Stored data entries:
***

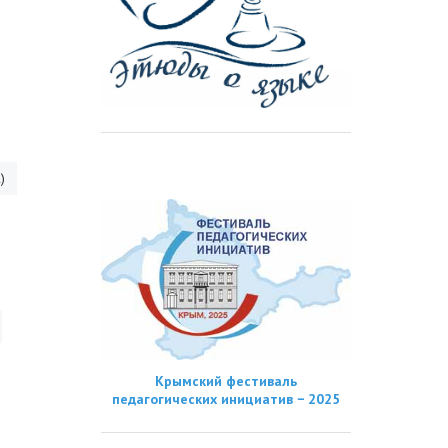
)
Крымский фестиваль
педагогических инициатив − 2025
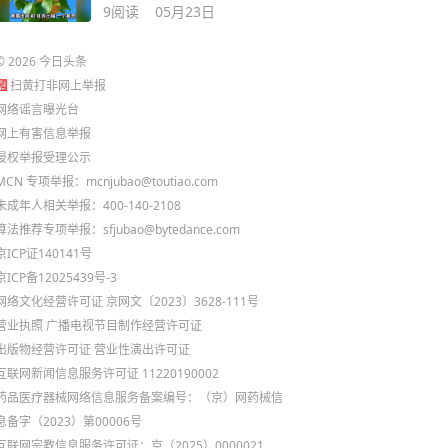
9
阅读
05月23日
©
2026
今日头条
扫黄打非网上举报
网络谣言曝光台
网上有害信息举报
侵权举报受理公示
MCN 专项举报：mcnjubao@toutiao.com
未成年人相关举报：400-140-2108
算法推荐专项举报：sfjubao@bytedance.com
京ICP证140141号
京ICP备12025439号-3
网络文化经营许可证 京网文〔2023〕3628-111号
营业执照
广播电视节目制作经营许可证
出版物经营许可证
营业性演出许可证
互联网新闻信息服务许可证 11220190002
药品医疗器械网络信息服务备案编号：（京）网药械信
息备字（2023）第00006号
互联网宗教信息服务许可证：京（2025）0000021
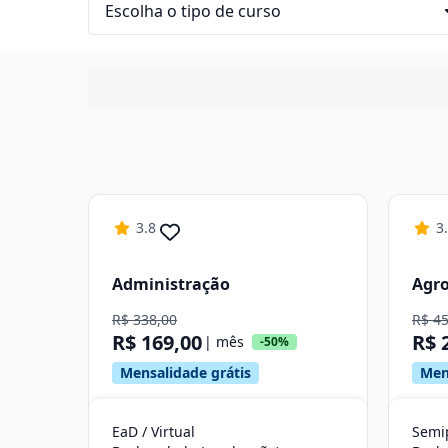
3.8
3
Administração
Agr
R$ 338,00
R$ 4
R$ 169,00
R$ 
| mês
-50%
Mensalidade grátis
Men
EaD / Virtual
Semip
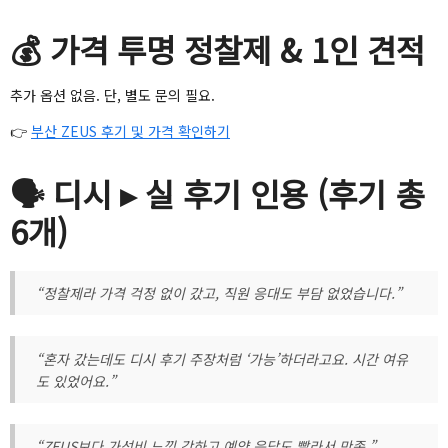
💰 가격 투명 정찰제 & 1인 견적
추가 옵션 없음. 단, 별도 문의 필요.
👉
부산 ZEUS 후기 및 가격 확인하기
🗣️ 디시 ▸ 실 후기 인용 (후기 총
6개)
“정찰제라 가격 걱정 없이 갔고, 직원 응대도 부담 없었습니다.”
“혼자 갔는데도 디시 후기 주장처럼 ‘가능’하더라고요. 시간 여유
도 있었어요.”
“ZEUS보다 가성비 느낌 강하고 예약 응답도 빨라서 만족.”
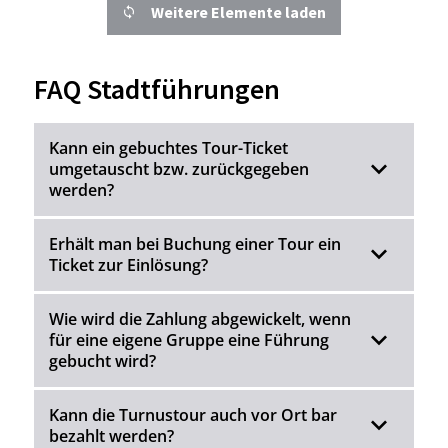
Weitere Elemente laden
FAQ Stadtführungen
Kann ein gebuchtes Tour-Ticket
umgetauscht bzw. zurückgegeben
werden?
Erhält man bei Buchung einer Tour ein
Ticket zur Einlösung?
Wie wird die Zahlung abgewickelt, wenn
für eine eigene Gruppe eine Führung
gebucht wird?
Kann die Turnustour auch vor Ort bar
bezahlt werden?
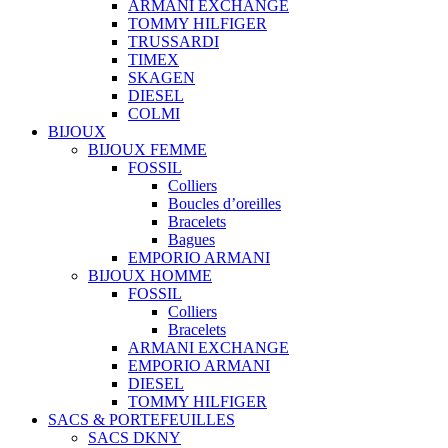
ARMANI EXCHANGE
TOMMY HILFIGER
TRUSSARDI
TIMEX
SKAGEN
DIESEL
COLMI
BIJOUX
BIJOUX FEMME
FOSSIL
Colliers
Boucles d’oreilles
Bracelets
Bagues
EMPORIO ARMANI
BIJOUX HOMME
FOSSIL
Colliers
Bracelets
ARMANI EXCHANGE
EMPORIO ARMANI
DIESEL
TOMMY HILFIGER
SACS & PORTEFEUILLES
SACS DKNY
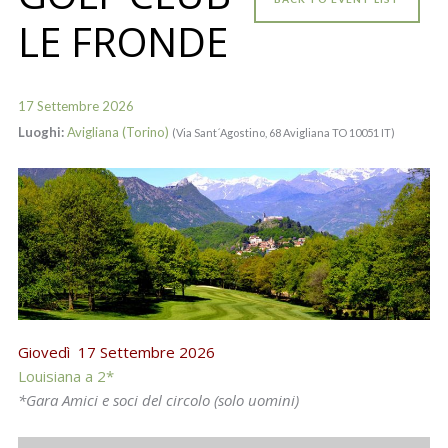
LE FRONDE
17 Settembre 2026
Luoghi:
Avigliana (Torino)
(Via Sant´Agostino, 68 Avigliana TO 10051 IT)
Giovedì 17 Settembre 2026
Louisiana a 2*
*Gara Amici e soci del circolo (solo uomini)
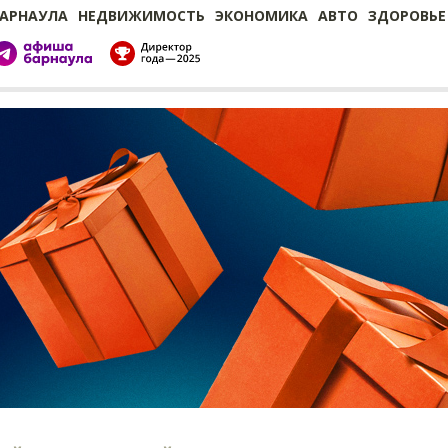
БАРНАУЛА
НЕДВИЖИМОСТЬ
ЭКОНОМИКА
АВТО
ЗДОРОВЬЕ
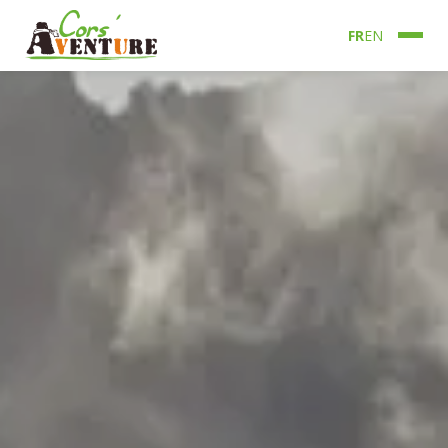
FR
EN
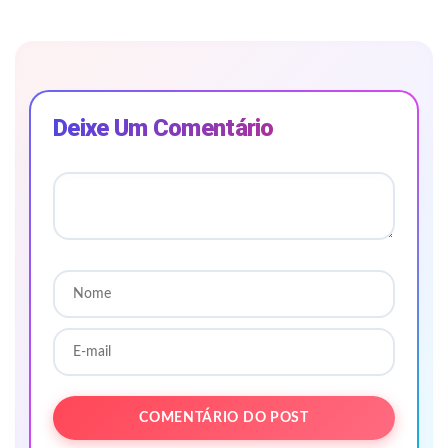
Deixe Um Comentário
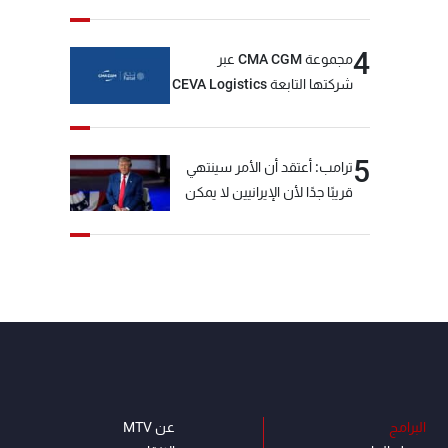
4
مجموعة CMA CGM عبر
شركتها التابعة CEVA Logistics
تُنجز الاستحواذ على مجموعة
فتّال
5
ترامب: أعتقد أن الأمر سينتهي
قريبًا جدًا لأن الإيرانيين لا يمكن
أن يستمروا على هذا الحال
البرامج
عن MTV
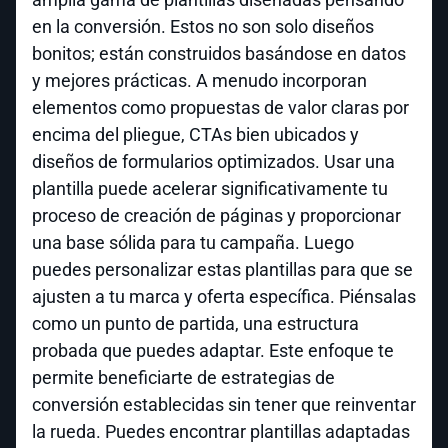
en la conversión. Estos no son solo diseños
bonitos; están construidos basándose en datos
y mejores prácticas. A menudo incorporan
elementos como propuestas de valor claras por
encima del pliegue, CTAs bien ubicados y
diseños de formularios optimizados. Usar una
plantilla puede acelerar significativamente tu
proceso de creación de páginas y proporcionar
una base sólida para tu campaña. Luego
puedes personalizar estas plantillas para que se
ajusten a tu marca y oferta específica. Piénsalas
como un punto de partida, una estructura
probada que puedes adaptar. Este enfoque te
permite beneficiarte de estrategias de
conversión establecidas sin tener que reinventar
la rueda. Puedes encontrar plantillas adaptadas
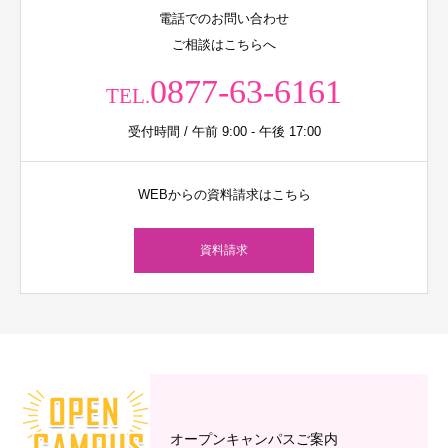
電話でのお問い合わせ
ご相談はこちらへ
0877-63-6161
TEL.
受付時間 / 午前 9:00 - 午後 17:00
WEBからの資料請求はこちら
資料請求
オープンキャンパスご案内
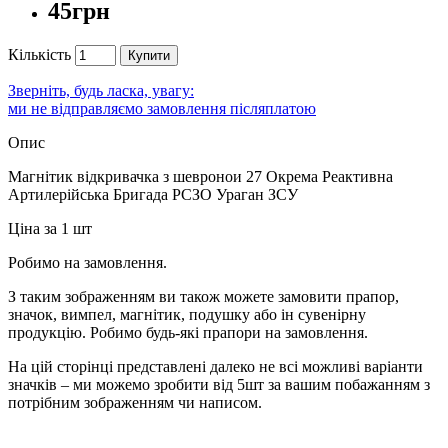
45грн
Кількість
Купити
Зверніть, будь ласка, увагу:
ми не відправляємо замовлення післяплатою
Опис
Магнітик відкривачка з шевронои 27 Окрема Реактивна
Артилерійська Бригада РСЗО Ураган ЗСУ
Ціна за 1 шт
Робимо на замовлення.
З таким зображенням ви також можете замовити прапор,
значок, вимпел, магнітик, подушку або ін сувенірну
продукцію. Робимо будь-які прапори на замовлення.
На цій сторінці представлені далеко не всі можливі варіанти
значків – ми можемо зробити від 5шт за вашим побажанням з
потрібним зображенням чи написом.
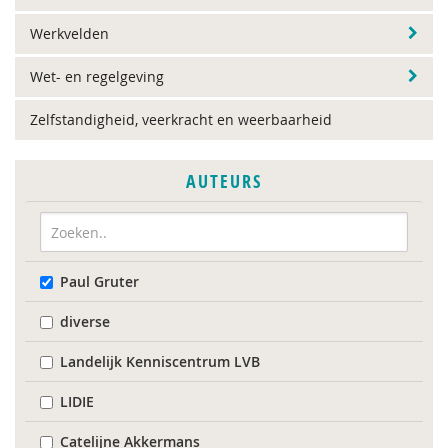
Werkvelden
Wet- en regelgeving
Zelfstandigheid, veerkracht en weerbaarheid
AUTEURS
Paul Gruter
diverse
Landelijk Kenniscentrum LVB
LIDIE
Catelijne Akkermans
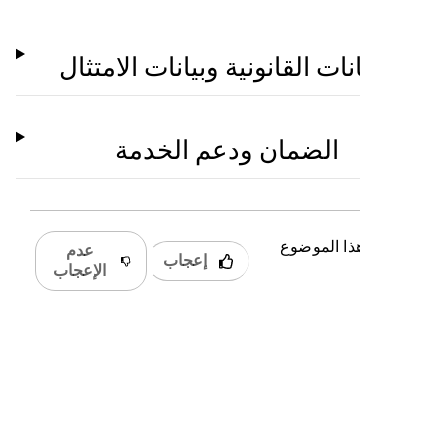
البيانات القانونية وبيانات الامتثال
الضمان ودعم الخدمة
 كان هذا الموضوع
عدم
إعجاب
دًا؟
الإعجاب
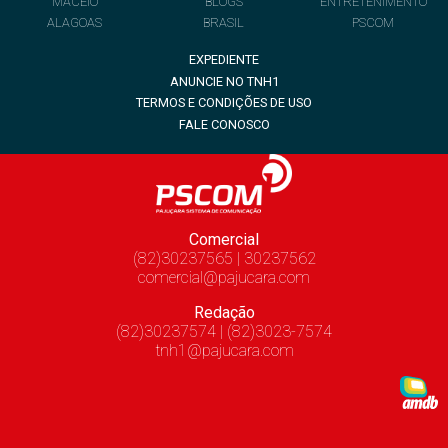
MACEIÓ
BLOGS
ENTRETENIMENTO
ALAGOAS
BRASIL
PSCOM
EXPEDIENTE
ANUNCIE NO TNH1
TERMOS E CONDIÇÕES DE USO
FALE CONOSCO
Comercial
(82)30237565 | 30237562
comercial@pajucara.com
Redação
(82)30237574 | (82)3023-7574
tnh1@pajucara.com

***

▶ _To-do item_
Text only, no pictures: copy every entry exactly.

▶ _Solution to this exercise_
)
Крымский фестиваль
педагогических инициатив − 2025
9
阅读
05月23日
©
2026
今日头条
扫黄打非网上举报
网络谣言曝光台
网上有害信息举报
侵权举报受理公示
MCN 专项举报：mcnjubao@toutiao.com
未成年人相关举报：400-140-2108
算法推荐专项举报：sfjubao@bytedance.com
京ICP证140141号
京ICP备12025439号-3
网络文化经营许可证 京网文〔2023〕3628-111号
营业执照
广播电视节目制作经营许可证
出版物经营许可证
营业性演出许可证
互联网新闻信息服务许可证 11220190002
药品医疗器械网络信息服务备案编号：（京）网药械信
息备字（2023）第00006号
互联网宗教信息服务许可证：京（2025）0000021
3.8
3
Administração
Agr
R$ 338,00
R$ 4
R$ 169,00
R$ 
| mês
-50%
Mensalidade grátis
Men
EaD / Virtual
Semip
💰 가격 투명 정찰제 & 1인 견적
추가 옵션 없음. 단, 별도 문의 필요.
👉
부산 ZEUS 후기 및 가격 확인하기
🗣️ 디시 ▸ 실 후기 인용 (후기 총
6개)
“정찰제라 가격 걱정 없이 갔고, 직원 응대도 부담 없었습니다.”
“혼자 갔는데도 디시 후기 주장처럼 ‘가능’하더라고요. 시간 여유
도 있었어요.”
“ZEUS보다 가성비 느낌 강하고 예약 응답도 빨라서 만족.”
Weitere Elemente laden
FAQ Stadtführungen
Kann ein gebuchtes Tour-Ticket
umgetauscht bzw. zurückgegeben
werden?
Erhält man bei Buchung einer Tour ein
Ticket zur Einlösung?
Wie wird die Zahlung abgewickelt, wenn
für eine eigene Gruppe eine Führung
gebucht wird?
Kann die Turnustour auch vor Ort bar
bezahlt werden?
ARMANI EXCHANGE
TOMMY HILFIGER
TRUSSARDI
TIMEX
SKAGEN
DIESEL
COLMI
BIJOUX
BIJOUX FEMME
FOSSIL
Colliers
Boucles d’oreilles
Bracelets
Bagues
EMPORIO ARMANI
BIJOUX HOMME
FOSSIL
Colliers
Bracelets
ARMANI EXCHANGE
EMPORIO ARMANI
DIESEL
TOMMY HILFIGER
SACS & PORTEFEUILLES
SACS DKNY
LE FRONDE
17 Settembre 2026
Luoghi:
Avigliana (Torino)
(Via Sant´Agostino, 68 Avigliana TO 10051 IT)
Giovedì 17 Settembre 2026
Louisiana a 2*
*Gara Amici e soci del circolo (solo uomini)
БАРНАУЛА
НЕДВИЖИМОСТЬ
ЭКОНОМИКА
АВТО
ЗДОРОВЬЕ
FR
EN
Deixe Um Comentário
4
مجموعة CMA CGM عبر
شركتها التابعة CEVA Logistics
تُنجز الاستحواذ على مجموعة
فتّال
5
ترامب: أعتقد أن الأمر سينتهي
قريبًا جدًا لأن الإيرانيين لا يمكن
أن يستمروا على هذا الحال
البرامج
عن MTV
en la conversión. Estos no son solo diseños
bonitos; están construidos basándose en datos
y mejores prácticas. A menudo incorporan
elementos como propuestas de valor claras por
encima del pliegue, CTAs bien ubicados y
diseños de formularios optimizados. Usar una
plantilla puede acelerar significativamente tu
proceso de creación de páginas y proporcionar
una base sólida para tu campaña. Luego
puedes personalizar estas plantillas para que se
ajusten a tu marca y oferta específica. Piénsalas
como un punto de partida, una estructura
probada que puedes adaptar. Este enfoque te
permite beneficiarte de estrategias de
conversión establecidas sin tener que reinventar
la rueda. Puedes encontrar plantillas adaptadas
電話でのお問い合わせ
ご相談はこちらへ
0877-63-6161
TEL.
受付時間 / 午前 9:00 - 午後 17:00
WEBからの資料請求はこちら
資料請求
オープンキャンパスご案内
45грн
Кількість
Купити
Зверніть, будь ласка, увагу:
ми не відправляємо замовлення післяплатою
Опис
Магнітик відкривачка з шевронои 27 Окрема Реактивна
Артилерійська Бригада РСЗО Ураган ЗСУ
Ціна за 1 шт
Робимо на замовлення.
З таким зображенням ви також можете замовити прапор,
значок, вимпел, магнітик, подушку або ін сувенірну
продукцію. Робимо будь-які прапори на замовлення.
На цій сторінці представлені далеко не всі можливі варіанти
значків – ми можемо зробити від 5шт за вашим побажанням з
потрібним зображенням чи написом.
Werkvelden
Wet- en regelgeving
Zelfstandigheid, veerkracht en weerbaarheid
AUTEURS
Paul Gruter
diverse
Landelijk Kenniscentrum LVB
LIDIE
Catelijne Akkermans
البيانات القانونية وبيانات الامتثال
الضمان ودعم الخدمة
 كان هذا الموضوع
عدم
إعجاب
دًا؟
الإعجاب
MACEIÓ
BLOGS
ENTRETENIMENTO
ALAGOAS
BRASIL
PSCOM
EXPEDIENTE
ANUNCIE NO TNH1
TERMOS E CONDIÇÕES DE USO
FALE CONOSCO
Comercial
(82)30237565 | 30237562
comercial@pajucara.com
Redação
(82)30237574 | (82)3023-7574
tnh1@pajucara.com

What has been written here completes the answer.